What would you consider the most overhyped and the most underhyped book you’ve read in the last year?

Overhyped = The Power by Naomi Alderman. I wanted to love this one because so many others seem to, but in the end I thought it had some great concepts but poor execution.

Underhyped = Freshwater by Akwaeke Emezi. I thought this was a brilliant novel about identity and African culture, and was sad to see it fade out of sight after its release this spring.

Would you like to work in the publishing industry, or do you prefer to keep books and reading strictly a hobby?

I actually tried (pretty half-heartedly) to get a job in editing/publishing after finishing college, but I was so burned out at the time and it was only ever second-choice to writing. So I’m taking the rest of this year to finish my first novel, and depending on how that goes I’ll regroup before moving forward, but I plan to always be doing something with books, so I would love to make a career of that in some way.

If you’re a writer, which author’s style do you think is most similar to your own?  If you’re not a writer, which author’s style do you connect with the most as a reader?

Oh gosh, it’s hard for me without ever having been published to compare myself to anyone who has been; although I’m pretty sure I’ll still have imposter syndrome long after my name is printed on books. But maybe a bit like Caroline Kepnes? Fast-paced, mysterious, contemporary, but the focus is mostly on all the weird stuff that’s going on.

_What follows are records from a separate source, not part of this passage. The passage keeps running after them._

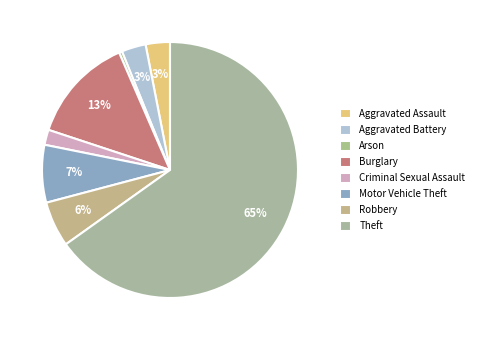

Between Robbery and Motor Vehicle Theft, which is larger?

Motor Vehicle Theft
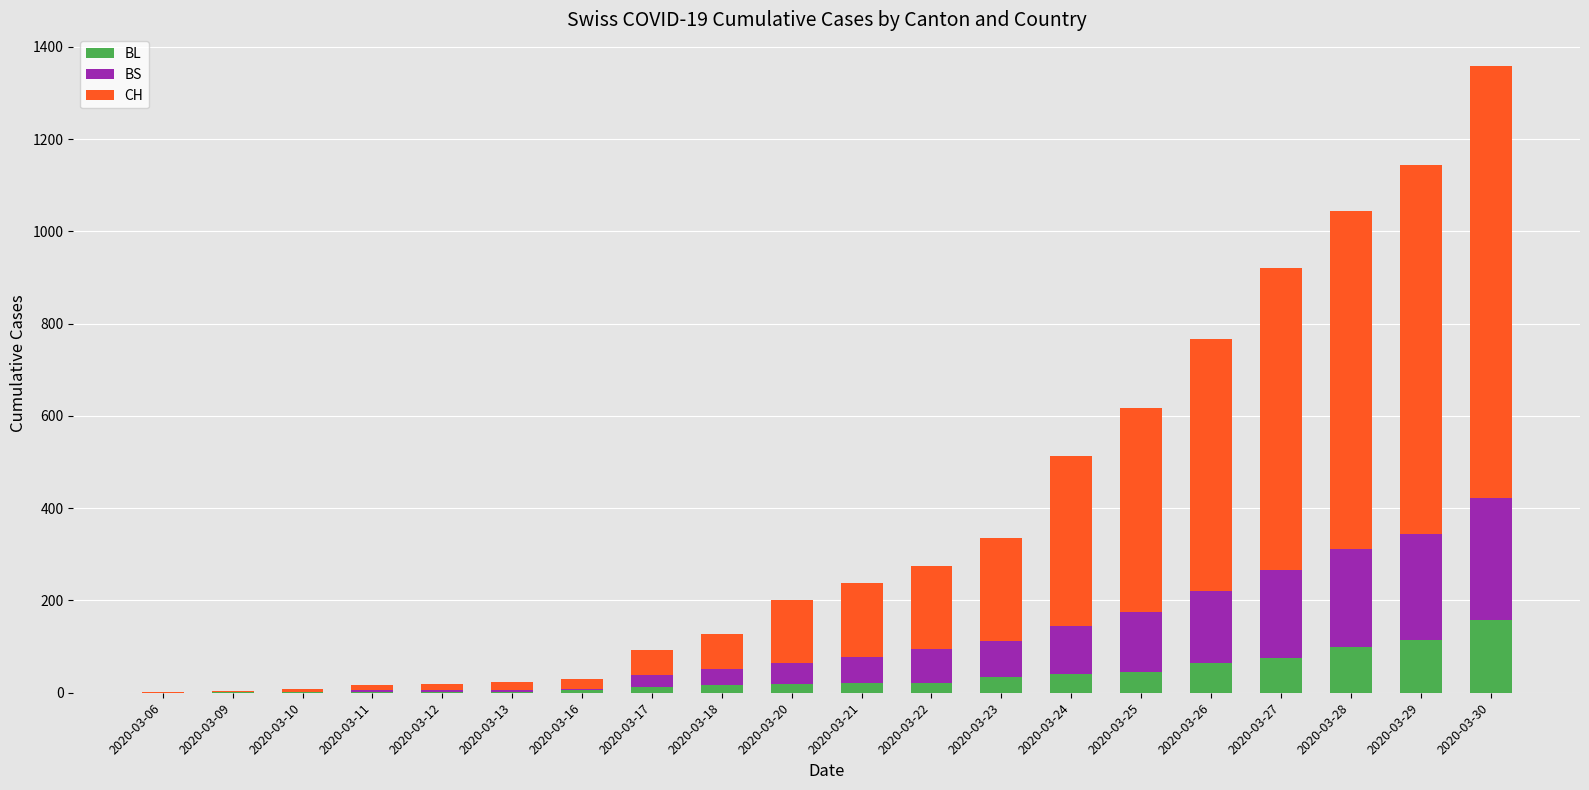

Are the bars horizontal?

No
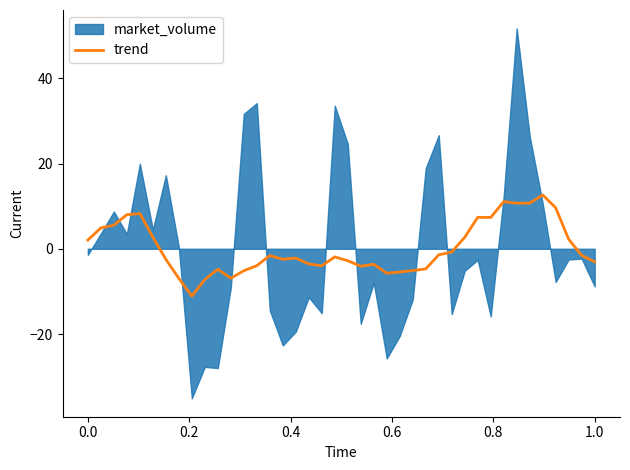

What is the lowest value of the trend series?

-11.1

What’s your least favorite book cover?

There are so many bad covers out there, it’s hard to choose. But lately I talked with my Stephen King book reading buddy about some bad covers of his books, and this is one that immediately comes to mind:


Who’s your favorite actor/celebrity?

Can I say Evelyn Hugo? I’m fickle about non-bookish celebrities, and don’t have a go-to at the moment.


My questions:

  1. What was your first dream job as a kid, and did that dream get realized in any way?
  2. Are you a library person?
  3. What’s the longest book you’ve read, and was it worth the time?
  4. Is there a genre you never read? (Why?)
  5. Which book do you feel like the only person who hasn’t read yet?
  6. Do you judge a book by its title?
  7. What’s your favorite mythological creature?
  8. Is there a book you’ve loved especially because of where or when you read it?
  9. Would you be satisfied or disappointed to reach the end of your Goodreads (or other long-term) TBR?
  10. What is your favorite subject (outside of books/language) to learn about?
  11. Do you have an irrational level of fear for going blind and not being able to read any more (or is it just me)? Or another irrational fear?


Read Voraciously, Failing at Writing, Book Jotter, The Cozied Reader, Jenna Bookish, The Reading Chick, I’ve Read This, and anyone else who wants to answer these questions!

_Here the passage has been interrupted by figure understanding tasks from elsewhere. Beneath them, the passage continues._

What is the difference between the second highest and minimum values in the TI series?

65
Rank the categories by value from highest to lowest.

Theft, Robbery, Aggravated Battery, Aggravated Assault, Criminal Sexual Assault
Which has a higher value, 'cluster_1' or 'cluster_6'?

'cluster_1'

If you’ve already been tagged for this award recently or just aren’t interested, no pressure. If you do decide to post, please link back to me so I can see your answers! 🙂


The Literary Elephant

7 thoughts on “The Sunshine Blogger Award”

  1. … I am intrigued by your going to high school in Minnesota despite living in Iowa??

    Sister Carrie sounds fantastic! I think my mom read and enjoyed that book but I honestly can’t say I’ve given it much thought before now. I’ll definitely have to look it up now, though!

    Liked by 1 person

    1. My family lived close to the minn/iowa border, so we spent our time pretty evenly between states. When I started school my mom worked close to the Minnesota school, so that was more convenient and then I never wanted to switch. I knew other kids in my class in similar situations, so it wasn’t as weird at the time as it seems when I talk about it now.

      I loved sister Carrie! The way the characters clash by simply wanting different things from each other is so brilliantly done and amusing. It sort of seems to me now like an early Evelyn Hugo, though social issues have obviously changed a bit. But money and love are pretty universal motivators, and I had a lot of fun with it.


    1. Oh, definitely! Life certainly has had some different ideas about where I’m going than I did. I’m glad I’m not the only one! And you’re most welcome, I’m looking forward to seeing your answers!